= Mashregh News =

Iranian news website

Mashregh News (مشرق‌نیوز, lit. 'Eastern News') is a news website based in Tehran, Iran. PBS Frontline described it as "close to the security and intelligence organizations". Mashregh News often breaks stories of international interest.

The agency is known for censoring and altering news images. In 2011, when Sarah Shourd was released from an Iranian prison, Mashregh News blurred the areas of her breasts and arms in photos of her.

==History==
In 2010, Mashregh News announced the 19 1/2-year prison sentence given to dissident Canadian-Iranian blogger Hossein Derakhshan. According to Mashregh News, Derakhshan was "convicted of cooperating with enemy states, making propaganda against the Islamic system of government, promoting small anti-revolutionary groups, managing obscene web sites and insulting Islamic sanctities".

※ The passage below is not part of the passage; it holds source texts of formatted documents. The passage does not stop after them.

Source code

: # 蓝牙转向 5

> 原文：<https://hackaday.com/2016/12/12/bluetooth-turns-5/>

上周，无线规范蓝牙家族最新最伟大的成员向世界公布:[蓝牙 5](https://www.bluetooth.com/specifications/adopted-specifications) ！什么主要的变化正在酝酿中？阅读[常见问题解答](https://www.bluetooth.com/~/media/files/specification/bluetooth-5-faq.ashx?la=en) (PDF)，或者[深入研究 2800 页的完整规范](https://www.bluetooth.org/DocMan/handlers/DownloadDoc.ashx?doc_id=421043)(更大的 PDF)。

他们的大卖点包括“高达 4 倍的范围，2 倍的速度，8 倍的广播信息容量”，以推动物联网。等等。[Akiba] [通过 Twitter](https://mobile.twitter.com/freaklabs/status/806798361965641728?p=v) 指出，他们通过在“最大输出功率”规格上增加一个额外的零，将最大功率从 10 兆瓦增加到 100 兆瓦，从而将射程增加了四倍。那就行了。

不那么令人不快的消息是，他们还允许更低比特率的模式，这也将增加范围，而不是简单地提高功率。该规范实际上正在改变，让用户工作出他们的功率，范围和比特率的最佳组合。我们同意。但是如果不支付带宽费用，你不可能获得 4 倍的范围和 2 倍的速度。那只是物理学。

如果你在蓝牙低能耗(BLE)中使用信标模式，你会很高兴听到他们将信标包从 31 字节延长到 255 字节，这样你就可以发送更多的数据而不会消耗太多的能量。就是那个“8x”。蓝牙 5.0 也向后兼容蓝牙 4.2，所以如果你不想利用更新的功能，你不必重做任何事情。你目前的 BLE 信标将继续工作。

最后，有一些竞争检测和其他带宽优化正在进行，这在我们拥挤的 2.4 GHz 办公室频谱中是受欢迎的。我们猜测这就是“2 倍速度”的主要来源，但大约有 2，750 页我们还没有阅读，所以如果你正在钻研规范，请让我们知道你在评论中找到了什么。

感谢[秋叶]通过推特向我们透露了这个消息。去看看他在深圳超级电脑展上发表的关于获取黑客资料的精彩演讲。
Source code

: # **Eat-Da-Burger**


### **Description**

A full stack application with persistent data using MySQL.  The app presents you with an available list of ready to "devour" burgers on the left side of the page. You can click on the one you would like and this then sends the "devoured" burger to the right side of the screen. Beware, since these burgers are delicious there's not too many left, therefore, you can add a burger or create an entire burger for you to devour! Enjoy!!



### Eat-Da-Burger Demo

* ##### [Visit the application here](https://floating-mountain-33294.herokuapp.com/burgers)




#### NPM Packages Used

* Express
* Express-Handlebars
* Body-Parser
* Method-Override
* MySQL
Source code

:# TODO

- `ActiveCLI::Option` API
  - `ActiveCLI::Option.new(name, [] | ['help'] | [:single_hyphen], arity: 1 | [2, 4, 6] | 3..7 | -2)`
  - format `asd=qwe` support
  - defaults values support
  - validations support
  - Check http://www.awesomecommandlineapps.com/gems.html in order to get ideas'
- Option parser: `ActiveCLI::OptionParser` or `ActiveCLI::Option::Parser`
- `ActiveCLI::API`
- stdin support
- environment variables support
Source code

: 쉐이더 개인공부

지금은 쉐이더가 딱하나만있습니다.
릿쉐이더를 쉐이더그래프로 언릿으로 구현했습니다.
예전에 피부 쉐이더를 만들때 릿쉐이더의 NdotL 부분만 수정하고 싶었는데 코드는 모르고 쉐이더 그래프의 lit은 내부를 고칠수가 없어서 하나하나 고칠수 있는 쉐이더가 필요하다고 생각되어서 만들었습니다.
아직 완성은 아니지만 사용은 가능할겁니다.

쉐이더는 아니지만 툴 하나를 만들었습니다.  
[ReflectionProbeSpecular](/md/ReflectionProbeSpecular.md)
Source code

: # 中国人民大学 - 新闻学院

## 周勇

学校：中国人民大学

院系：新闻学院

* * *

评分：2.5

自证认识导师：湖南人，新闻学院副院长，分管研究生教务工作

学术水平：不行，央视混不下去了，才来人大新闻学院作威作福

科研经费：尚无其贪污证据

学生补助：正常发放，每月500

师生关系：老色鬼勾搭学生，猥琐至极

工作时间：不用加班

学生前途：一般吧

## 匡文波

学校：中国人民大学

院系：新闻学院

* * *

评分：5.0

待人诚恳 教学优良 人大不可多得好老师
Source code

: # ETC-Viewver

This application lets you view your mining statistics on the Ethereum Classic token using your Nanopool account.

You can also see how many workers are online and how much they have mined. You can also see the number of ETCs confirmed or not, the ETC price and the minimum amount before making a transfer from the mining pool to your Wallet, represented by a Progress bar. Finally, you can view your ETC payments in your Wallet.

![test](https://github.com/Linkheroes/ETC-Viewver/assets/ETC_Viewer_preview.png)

In January, 2012, Mashregh News broke the story of the six-month prison sentence given to women's rights activist Faezeh Hashemi Rafsanjani, a former parliamentarian and daughter of former centrist president Akbar Hashemi Rafsanjani. She was also banned from politics for five years.

In 2012, Mashregh News published a report accusing the United States and the United Kingdom of collaborating with Zionists and Hollywood to promote homosexuality, as part of their plan for world domination. The report referred to Tel Aviv as the "gay paradise on Earth".

In January, 2013, Mashregh News reported the names of five Iranian journalists accused of being counterrevolutionaries, and "close to the plotters", terminology that the Iranian government uses to describe those working with its foreign opponents. Among the five were the editor-in-chief and two staffers for the reformist newspaper Etemaad, an editor for the newspaper Bahar, and an editor for the Iranian Labour News Agency.

The Anti-Defamation League has accused Mashregh News of Holocaust denial for spreading disinformation such as citing the false claim that Nazis "manufactured soap from their Jewish victims" as evidence that The Holocaust never happened.

In July 2016, the website reported Schlumberger developed Independent gas fields. The fields were located in Iran. In that same time, this company in Qatar developed gas fields, shared between Iran and Qatar.